If you’re wondering why this nagging pondering was deemed fitting for a recovery blog, it’s because it is. Addiction, whether to drugs or alcohol, tends to exacerbate all of our fears, our inadequacies, (imagined or not} and a host of other negative emotions. So how do we overcome these damaging anxieties?
In our twelve- step programs we learn that acceptance is the key to all of our problems. That doesn’t mean we have to like the situation, but before we can deal with it, we must at least acknowledge it. And today I’m doing that by putting down the word despondent on this stark white sheet of paper where it can no longer be denied. I might even go to rhyme zone, look up the synonyms and see how many apply and which ones do not.

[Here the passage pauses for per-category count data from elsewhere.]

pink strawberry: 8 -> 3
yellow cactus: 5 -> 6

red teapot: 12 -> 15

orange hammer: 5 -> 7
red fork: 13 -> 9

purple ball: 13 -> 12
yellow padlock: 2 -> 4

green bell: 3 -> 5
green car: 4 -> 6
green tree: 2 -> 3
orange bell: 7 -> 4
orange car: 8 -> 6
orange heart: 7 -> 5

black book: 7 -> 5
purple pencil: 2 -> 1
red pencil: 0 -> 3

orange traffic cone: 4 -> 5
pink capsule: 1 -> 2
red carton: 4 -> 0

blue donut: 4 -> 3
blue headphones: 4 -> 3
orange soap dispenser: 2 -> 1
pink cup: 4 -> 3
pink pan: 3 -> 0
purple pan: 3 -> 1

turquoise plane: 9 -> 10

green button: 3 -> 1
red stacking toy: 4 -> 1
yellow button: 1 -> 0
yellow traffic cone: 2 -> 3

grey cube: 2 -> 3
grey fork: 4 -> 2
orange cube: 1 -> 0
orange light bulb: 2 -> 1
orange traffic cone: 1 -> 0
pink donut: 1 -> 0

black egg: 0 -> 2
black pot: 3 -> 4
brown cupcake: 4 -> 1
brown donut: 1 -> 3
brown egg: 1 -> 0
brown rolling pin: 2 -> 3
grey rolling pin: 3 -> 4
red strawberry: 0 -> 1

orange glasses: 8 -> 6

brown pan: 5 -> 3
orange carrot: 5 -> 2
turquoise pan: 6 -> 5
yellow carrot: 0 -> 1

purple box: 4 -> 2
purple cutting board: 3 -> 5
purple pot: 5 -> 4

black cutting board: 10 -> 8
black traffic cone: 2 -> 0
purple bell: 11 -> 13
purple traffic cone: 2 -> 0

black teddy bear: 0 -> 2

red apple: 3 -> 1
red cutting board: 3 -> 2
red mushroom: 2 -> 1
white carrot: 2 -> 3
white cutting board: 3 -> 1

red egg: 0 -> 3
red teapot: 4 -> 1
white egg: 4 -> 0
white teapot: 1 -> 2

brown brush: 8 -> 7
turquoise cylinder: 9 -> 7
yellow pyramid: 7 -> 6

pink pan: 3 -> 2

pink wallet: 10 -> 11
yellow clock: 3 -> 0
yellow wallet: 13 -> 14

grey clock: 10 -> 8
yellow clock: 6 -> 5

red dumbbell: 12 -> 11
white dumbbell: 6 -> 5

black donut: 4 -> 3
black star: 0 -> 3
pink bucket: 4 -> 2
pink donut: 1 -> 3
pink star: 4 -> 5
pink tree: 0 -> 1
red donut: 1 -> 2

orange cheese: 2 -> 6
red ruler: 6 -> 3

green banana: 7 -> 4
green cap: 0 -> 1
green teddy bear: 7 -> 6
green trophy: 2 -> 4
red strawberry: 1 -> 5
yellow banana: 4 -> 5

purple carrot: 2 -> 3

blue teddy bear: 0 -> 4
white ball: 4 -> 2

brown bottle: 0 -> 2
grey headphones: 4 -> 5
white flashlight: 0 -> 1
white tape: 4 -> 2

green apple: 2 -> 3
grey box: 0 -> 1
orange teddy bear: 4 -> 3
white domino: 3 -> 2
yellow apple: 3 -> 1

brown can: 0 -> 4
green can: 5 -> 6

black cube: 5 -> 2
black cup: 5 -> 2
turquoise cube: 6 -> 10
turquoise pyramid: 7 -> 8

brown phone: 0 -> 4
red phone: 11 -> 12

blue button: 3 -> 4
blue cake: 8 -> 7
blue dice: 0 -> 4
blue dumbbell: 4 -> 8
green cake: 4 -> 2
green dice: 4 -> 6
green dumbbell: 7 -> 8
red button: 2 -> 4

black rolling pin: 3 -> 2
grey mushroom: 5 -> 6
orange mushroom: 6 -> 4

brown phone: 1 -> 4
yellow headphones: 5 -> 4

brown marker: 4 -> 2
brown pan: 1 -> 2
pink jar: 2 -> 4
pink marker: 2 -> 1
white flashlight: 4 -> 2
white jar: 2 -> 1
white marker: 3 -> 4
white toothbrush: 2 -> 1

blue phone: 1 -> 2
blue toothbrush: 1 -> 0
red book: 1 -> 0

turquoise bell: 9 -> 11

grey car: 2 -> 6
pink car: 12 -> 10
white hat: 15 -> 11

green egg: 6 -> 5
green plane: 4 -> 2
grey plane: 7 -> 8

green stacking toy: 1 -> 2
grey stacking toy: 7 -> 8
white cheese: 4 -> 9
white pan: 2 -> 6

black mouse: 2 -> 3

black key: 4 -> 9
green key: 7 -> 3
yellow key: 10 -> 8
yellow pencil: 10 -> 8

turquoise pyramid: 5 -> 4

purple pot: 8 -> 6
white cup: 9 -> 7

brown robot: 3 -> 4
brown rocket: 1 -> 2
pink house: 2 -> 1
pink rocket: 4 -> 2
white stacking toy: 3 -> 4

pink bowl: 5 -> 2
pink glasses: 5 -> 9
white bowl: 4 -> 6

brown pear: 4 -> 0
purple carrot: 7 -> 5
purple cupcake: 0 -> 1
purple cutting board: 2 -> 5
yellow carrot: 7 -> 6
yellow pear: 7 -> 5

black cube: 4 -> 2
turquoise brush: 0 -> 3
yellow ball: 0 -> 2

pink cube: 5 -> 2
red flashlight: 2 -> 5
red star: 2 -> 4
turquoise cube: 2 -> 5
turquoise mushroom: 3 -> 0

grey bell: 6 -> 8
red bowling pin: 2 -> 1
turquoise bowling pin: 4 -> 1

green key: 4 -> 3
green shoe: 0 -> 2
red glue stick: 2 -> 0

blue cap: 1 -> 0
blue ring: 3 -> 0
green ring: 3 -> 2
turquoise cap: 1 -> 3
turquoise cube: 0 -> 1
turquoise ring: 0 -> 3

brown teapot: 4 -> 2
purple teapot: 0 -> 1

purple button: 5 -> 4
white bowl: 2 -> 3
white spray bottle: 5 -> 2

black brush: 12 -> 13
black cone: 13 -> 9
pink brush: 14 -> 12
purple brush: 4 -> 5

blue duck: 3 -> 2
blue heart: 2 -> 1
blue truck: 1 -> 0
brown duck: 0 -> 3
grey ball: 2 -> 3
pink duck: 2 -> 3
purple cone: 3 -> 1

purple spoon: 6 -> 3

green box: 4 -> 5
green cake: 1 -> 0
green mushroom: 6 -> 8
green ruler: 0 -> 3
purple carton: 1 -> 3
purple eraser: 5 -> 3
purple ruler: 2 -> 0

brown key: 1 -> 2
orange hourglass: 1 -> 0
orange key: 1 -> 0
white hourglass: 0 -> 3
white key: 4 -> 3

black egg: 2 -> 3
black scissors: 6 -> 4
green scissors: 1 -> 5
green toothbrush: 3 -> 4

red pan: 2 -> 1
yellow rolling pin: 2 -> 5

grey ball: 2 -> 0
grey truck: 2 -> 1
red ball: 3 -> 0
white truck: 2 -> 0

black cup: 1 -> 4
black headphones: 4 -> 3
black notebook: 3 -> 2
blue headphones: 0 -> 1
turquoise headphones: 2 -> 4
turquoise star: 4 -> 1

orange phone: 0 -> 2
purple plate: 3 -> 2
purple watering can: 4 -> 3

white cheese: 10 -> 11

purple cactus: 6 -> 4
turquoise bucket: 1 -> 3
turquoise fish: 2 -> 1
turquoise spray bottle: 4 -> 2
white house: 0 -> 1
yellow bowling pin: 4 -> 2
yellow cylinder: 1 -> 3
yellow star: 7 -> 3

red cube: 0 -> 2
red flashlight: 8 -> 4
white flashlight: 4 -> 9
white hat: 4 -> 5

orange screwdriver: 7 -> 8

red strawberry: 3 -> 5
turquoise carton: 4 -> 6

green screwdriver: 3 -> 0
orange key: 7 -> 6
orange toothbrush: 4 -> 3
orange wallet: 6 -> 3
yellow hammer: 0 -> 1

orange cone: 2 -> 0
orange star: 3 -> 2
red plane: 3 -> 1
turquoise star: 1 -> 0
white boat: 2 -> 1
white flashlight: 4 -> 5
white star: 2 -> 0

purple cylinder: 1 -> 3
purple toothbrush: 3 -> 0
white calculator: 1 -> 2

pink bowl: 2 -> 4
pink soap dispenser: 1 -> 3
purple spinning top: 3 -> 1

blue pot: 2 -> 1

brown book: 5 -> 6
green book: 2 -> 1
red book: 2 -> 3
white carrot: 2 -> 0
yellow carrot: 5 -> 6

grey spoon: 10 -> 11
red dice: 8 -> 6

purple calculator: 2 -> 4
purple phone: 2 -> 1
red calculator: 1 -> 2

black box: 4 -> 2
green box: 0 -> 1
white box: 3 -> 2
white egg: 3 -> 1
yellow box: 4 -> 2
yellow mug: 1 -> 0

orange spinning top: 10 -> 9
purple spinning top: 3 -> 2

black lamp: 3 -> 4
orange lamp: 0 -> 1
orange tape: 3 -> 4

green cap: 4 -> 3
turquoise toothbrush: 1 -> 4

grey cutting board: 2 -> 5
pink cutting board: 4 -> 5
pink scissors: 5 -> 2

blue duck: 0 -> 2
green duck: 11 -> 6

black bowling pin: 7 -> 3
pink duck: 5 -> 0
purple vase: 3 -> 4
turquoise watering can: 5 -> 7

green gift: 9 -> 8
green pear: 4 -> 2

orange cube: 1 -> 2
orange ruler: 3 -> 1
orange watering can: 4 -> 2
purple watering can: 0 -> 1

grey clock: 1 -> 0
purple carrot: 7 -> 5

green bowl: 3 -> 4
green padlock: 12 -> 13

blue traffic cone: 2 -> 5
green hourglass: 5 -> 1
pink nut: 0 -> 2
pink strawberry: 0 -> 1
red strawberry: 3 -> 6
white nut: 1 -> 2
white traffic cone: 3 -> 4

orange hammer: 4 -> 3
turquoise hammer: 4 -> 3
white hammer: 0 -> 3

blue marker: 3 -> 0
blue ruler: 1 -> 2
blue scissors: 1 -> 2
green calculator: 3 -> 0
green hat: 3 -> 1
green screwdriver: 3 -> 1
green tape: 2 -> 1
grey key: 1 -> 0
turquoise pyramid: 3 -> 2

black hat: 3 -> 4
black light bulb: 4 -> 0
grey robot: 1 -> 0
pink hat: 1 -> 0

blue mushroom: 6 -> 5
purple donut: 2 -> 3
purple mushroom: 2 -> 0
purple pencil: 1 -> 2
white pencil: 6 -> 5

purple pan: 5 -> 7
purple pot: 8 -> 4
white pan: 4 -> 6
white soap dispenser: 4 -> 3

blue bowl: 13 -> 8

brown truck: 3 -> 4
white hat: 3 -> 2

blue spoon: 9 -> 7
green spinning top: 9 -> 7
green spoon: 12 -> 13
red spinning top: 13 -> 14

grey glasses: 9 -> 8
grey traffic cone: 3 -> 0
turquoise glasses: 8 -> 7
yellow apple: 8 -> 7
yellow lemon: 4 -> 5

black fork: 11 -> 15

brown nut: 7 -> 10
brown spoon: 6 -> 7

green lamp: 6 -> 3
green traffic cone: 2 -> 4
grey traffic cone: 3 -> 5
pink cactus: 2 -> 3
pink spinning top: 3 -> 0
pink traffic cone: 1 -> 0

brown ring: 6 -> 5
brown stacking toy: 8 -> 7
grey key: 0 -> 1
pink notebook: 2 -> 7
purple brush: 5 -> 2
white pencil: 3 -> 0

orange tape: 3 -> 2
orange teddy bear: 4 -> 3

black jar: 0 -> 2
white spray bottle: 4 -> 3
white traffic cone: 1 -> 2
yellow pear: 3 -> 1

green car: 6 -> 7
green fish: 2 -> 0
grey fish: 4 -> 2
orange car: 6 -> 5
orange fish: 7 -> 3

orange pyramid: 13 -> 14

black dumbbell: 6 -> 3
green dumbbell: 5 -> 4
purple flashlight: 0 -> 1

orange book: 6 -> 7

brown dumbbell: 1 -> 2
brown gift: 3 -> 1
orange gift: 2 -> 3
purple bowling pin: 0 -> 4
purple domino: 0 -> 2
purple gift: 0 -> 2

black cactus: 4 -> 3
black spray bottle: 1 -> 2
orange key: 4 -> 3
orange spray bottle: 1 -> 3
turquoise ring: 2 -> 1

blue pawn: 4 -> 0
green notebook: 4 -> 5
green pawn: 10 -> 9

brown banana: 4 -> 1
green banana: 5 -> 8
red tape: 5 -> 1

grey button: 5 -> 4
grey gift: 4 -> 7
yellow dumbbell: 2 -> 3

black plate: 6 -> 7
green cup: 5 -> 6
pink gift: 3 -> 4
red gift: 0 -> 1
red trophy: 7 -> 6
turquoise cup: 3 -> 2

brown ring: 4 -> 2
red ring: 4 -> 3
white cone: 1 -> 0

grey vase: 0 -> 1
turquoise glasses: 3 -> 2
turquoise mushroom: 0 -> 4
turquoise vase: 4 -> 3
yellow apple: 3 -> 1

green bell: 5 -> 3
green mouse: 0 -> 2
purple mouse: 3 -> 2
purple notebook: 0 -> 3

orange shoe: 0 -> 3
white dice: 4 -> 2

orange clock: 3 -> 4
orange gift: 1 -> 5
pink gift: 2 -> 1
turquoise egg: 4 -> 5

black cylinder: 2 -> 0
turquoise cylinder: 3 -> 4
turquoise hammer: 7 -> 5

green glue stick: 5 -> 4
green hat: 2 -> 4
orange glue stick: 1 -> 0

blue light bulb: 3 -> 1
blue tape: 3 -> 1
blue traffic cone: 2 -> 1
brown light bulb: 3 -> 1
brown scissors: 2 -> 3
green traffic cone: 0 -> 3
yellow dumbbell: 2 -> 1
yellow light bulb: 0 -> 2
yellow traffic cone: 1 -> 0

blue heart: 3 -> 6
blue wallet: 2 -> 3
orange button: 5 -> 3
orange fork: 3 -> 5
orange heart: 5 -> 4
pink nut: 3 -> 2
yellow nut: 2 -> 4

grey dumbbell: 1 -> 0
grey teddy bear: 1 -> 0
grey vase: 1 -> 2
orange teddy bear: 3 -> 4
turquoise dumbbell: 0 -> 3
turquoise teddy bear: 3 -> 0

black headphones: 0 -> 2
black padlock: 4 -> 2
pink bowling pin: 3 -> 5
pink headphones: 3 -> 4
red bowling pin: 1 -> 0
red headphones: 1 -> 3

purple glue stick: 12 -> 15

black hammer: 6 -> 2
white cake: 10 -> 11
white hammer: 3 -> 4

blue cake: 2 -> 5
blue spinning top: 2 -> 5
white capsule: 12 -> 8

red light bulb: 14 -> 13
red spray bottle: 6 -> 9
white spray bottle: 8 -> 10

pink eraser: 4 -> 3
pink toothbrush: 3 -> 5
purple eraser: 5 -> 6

By parsing it, I am likely to get in touch with how I really feel. This is part of my acceptance process. I get to decide that yes, perhaps I am sad, glum, and weary. But I am not hopeless, heartsick, or disconsolate. So many descriptions; each word carrying so much weight. If they all applied, I would be overburdened to the point of true despair.
The good news is that already I am beginning to feel better. This one little exercise has helped to lift me out of my predicament. And even if it is only temporary fix, it gives me an opportunity to apply the other tools available to me; remembering to stay in the moment, picking up the phone and sharing my feelings with another alcoholic, or going to a meeting. My toolbox is brimming, full of instruments at my disposal. All I have to do is unlock it.